The calm and control that Singapore exudes now has come at a great cost and collective effort, and the sanitized surface belies the extremes of anguish and momentous joy that its people and politicians have experienced. This is made even more curious by a national psyche that perhaps doesn’t like to dwell on past hardship and can be hard to penetrate. All this adds up to an amazing amount of rich content for the stark, fluid, expressive painting that Lakshmi applies to human emotion with alarming command.

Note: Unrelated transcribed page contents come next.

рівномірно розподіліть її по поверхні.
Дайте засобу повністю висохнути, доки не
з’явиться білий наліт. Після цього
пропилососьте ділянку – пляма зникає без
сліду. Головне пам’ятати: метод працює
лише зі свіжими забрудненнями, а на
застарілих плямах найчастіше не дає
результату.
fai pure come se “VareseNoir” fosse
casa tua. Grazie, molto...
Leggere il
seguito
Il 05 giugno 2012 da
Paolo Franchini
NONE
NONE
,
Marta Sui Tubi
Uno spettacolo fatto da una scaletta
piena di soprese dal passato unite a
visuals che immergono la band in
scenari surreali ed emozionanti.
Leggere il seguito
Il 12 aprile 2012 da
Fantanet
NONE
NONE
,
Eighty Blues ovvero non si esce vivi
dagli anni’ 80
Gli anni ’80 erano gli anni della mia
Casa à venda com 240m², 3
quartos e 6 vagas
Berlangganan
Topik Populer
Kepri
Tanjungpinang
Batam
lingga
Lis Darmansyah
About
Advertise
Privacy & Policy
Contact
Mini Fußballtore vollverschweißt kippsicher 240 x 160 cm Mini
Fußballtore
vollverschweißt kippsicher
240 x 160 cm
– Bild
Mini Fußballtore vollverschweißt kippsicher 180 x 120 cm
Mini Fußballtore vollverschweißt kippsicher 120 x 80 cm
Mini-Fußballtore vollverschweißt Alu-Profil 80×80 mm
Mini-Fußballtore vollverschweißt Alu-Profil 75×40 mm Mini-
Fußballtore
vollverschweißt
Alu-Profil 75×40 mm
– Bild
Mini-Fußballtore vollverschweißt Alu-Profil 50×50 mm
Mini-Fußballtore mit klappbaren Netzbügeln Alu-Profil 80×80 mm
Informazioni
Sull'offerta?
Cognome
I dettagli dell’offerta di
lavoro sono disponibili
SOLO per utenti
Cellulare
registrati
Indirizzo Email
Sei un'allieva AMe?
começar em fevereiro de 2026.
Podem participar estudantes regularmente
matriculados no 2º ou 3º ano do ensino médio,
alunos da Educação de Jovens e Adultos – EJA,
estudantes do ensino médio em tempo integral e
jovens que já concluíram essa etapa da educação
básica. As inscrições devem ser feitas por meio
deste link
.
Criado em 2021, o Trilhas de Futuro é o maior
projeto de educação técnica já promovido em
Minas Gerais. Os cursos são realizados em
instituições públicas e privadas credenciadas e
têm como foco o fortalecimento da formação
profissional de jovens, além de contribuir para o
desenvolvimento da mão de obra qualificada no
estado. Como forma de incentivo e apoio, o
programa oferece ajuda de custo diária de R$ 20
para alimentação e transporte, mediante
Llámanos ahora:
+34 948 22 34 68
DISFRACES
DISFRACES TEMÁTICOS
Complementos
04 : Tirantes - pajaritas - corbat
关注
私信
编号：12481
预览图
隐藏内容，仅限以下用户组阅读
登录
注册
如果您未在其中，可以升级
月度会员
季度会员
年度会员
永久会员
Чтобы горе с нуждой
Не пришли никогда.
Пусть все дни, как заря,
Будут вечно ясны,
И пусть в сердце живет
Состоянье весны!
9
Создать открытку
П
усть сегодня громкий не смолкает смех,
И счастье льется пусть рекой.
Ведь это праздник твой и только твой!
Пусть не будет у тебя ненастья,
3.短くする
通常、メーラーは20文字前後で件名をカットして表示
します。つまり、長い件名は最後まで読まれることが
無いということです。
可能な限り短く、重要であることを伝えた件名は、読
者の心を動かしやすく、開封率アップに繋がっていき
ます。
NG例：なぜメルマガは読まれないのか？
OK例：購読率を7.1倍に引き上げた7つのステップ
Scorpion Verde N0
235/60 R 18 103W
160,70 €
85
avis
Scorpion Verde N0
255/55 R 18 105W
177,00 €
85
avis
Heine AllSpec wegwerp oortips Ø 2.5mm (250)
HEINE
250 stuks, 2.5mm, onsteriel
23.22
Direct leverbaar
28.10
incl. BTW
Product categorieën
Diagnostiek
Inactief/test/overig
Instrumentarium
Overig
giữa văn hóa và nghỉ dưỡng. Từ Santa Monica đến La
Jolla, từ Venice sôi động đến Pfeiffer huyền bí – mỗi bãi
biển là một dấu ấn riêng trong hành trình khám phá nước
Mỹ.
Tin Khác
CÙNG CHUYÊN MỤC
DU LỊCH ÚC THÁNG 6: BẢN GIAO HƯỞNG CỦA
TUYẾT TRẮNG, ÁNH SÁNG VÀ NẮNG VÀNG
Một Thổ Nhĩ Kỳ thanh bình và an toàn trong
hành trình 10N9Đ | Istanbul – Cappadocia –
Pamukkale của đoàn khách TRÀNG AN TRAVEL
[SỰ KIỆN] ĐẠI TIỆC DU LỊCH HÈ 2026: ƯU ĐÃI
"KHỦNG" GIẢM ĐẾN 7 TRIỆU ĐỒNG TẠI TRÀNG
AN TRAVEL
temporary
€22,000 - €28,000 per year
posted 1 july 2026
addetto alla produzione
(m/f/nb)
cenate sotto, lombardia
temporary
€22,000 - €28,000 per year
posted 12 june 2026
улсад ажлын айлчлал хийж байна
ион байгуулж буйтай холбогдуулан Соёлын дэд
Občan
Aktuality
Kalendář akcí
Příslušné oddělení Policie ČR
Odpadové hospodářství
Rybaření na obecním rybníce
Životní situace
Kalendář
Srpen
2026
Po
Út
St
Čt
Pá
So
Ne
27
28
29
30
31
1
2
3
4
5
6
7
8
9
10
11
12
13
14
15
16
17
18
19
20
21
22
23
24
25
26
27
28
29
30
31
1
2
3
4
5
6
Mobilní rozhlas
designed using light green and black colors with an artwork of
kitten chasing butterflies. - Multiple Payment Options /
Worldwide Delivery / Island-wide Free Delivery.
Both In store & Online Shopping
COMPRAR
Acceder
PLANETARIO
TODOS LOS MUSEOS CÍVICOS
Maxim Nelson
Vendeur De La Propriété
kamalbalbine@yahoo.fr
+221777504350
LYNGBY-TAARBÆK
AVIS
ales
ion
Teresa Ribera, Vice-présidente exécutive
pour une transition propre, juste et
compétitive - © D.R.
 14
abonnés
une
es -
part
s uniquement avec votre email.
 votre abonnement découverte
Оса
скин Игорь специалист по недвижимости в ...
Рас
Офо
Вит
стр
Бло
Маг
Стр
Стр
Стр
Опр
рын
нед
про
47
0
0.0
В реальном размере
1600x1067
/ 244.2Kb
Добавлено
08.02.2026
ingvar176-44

Drawing on the melodramatic and extreme masks and makeup of Chinese Opera, Japanese Kabuki and Greek Tragi-Comedy, Lakshmi has portrayed a series of 10 pairs of black, white and red paintings that leap out of two dimensions to assault the viewer. The collection serves to show the spectrum of faces that Singapore must have worn to get to where she has. Amongst the expertly executed flourishes, jagged edges, wafting curlicues and sharp lines in red and black, lifelike eyes and mouths have the viewer wondering how so much can be conveyed using seemingly so little in the way of definition. Harnessing negative space charges these pictures with intensity and power. Much like Singapore itself. It’s eye-catching stuff that demands attention. Even more so than your two-faced Gemini friend (who may now be an introverted Cancerian?).